Before Christmas I experienced my first Dragons Den and it was far from any show I had seen.
This was a practice run for the real Dragons Den later this year, but that didn’t make it any easier. We still had a panel of potential investors/judges and we still had to pitch our idea.
Our product is a stylish umbrella bag that has an absorbent, machine washable inner cloth, making it easier to carry an umbrella with you after you have used it. It means you no longer need to leave your soggy brolly at the door of a building, or carry it with you once you get in doors.
We want our product and our business to be fun, so it made sense for our pitch to be as well. We decided to try a more theatrical approach, to get all the necessary information across in a co-ordinated performance, hoping that would help us to stand out. We wrote up a script and rehearsed the performance, but to pull something like that off well, you need to put a lot of time into it. That was the first thing I learned.
We gave some background on our product, how it works, who we feel is our initial user, how we intend to reach our user, how we will produce our bag and how will the numbers work.
When we finished, it was time to answer questions, to really put our knowledge and research to the test.
Our feedback was varied, but positive. We know we need to consider some aspects in more detail – our initial target user, we really need to understand who they are and why they will use our product over another potential user. We need to know every detail of the production process, how we are going to physically make our product and how the financials work. It’s the only way we can learn how much we can sell it for. But one change we didn’t expect was the name of our product. Originally, we named the product Konveenients, but a when one judge suggested Homebrella, it was too good to pass on, a revelation (thanks Fernando).
As much as we learned from our pitch, we also got to see the pitch of the other businesses, to see how they work and think differently. Each pitch and product were unique and the result of teams made up of individuals all with contrasting complimentary backgrounds. Hours of collaboration and creativity all coming together and being presented.

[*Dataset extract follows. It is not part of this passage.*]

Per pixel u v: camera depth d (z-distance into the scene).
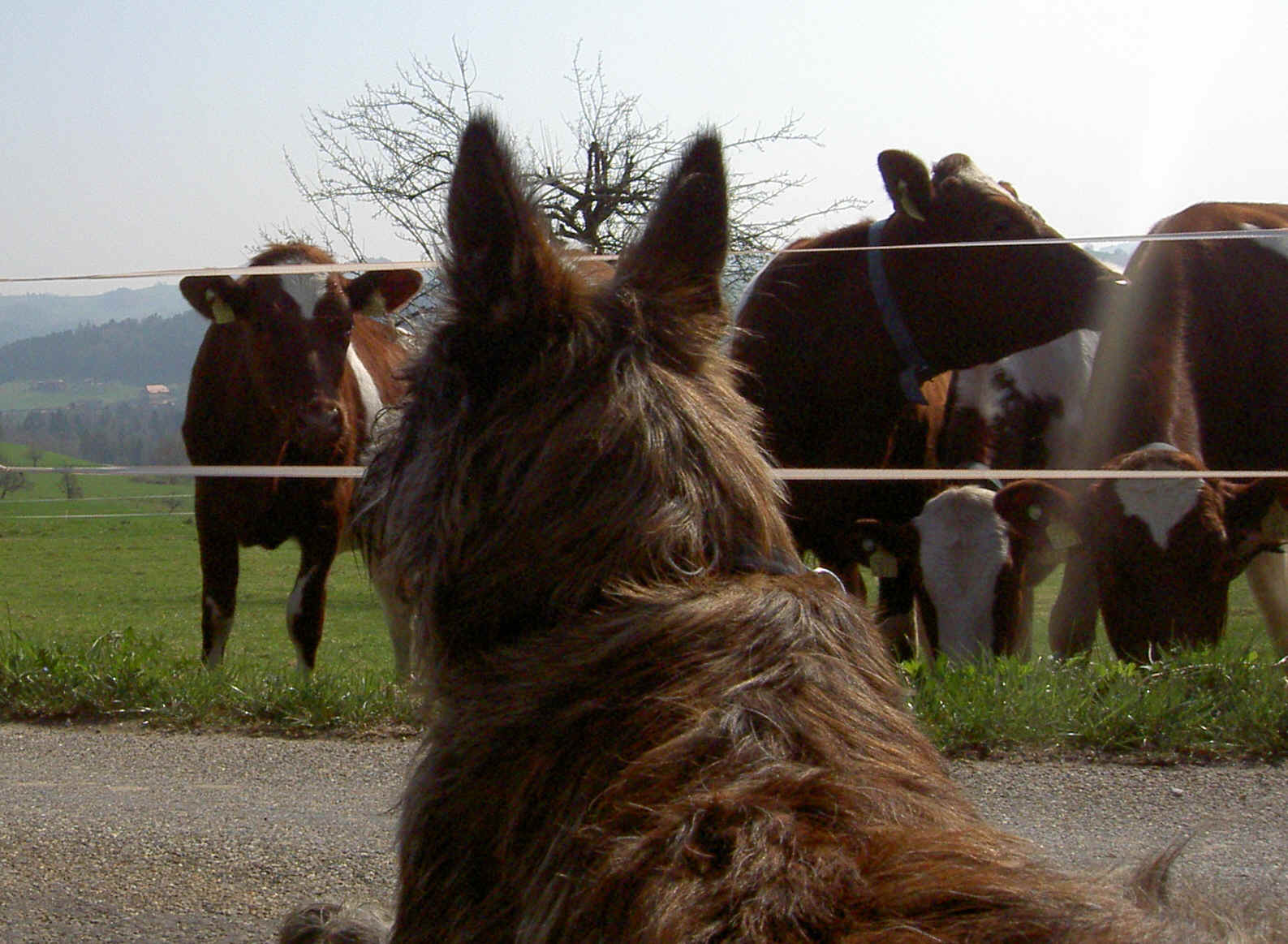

The Dragons Den gave us a feel for what the real event will be like in March, but it also really showed us where we are at and where we need to be with our product. It pointed out more opportunities for us that we may not have known on our own. There were no insults, no berating, only constructive feedback, designed to help us and get our minds thinking about the real issues for where we need to get to.
We can now look forward to the next Dragons Den with confidence and a better idea of what we need to do to prepare. We have a good understanding of what information needs to be clear in our presentation.
The first semester went by in a flash, and this one will be even quicker. This is the best time to implement our lean start up knowledge, and get moving as quickly as possible so we can learn.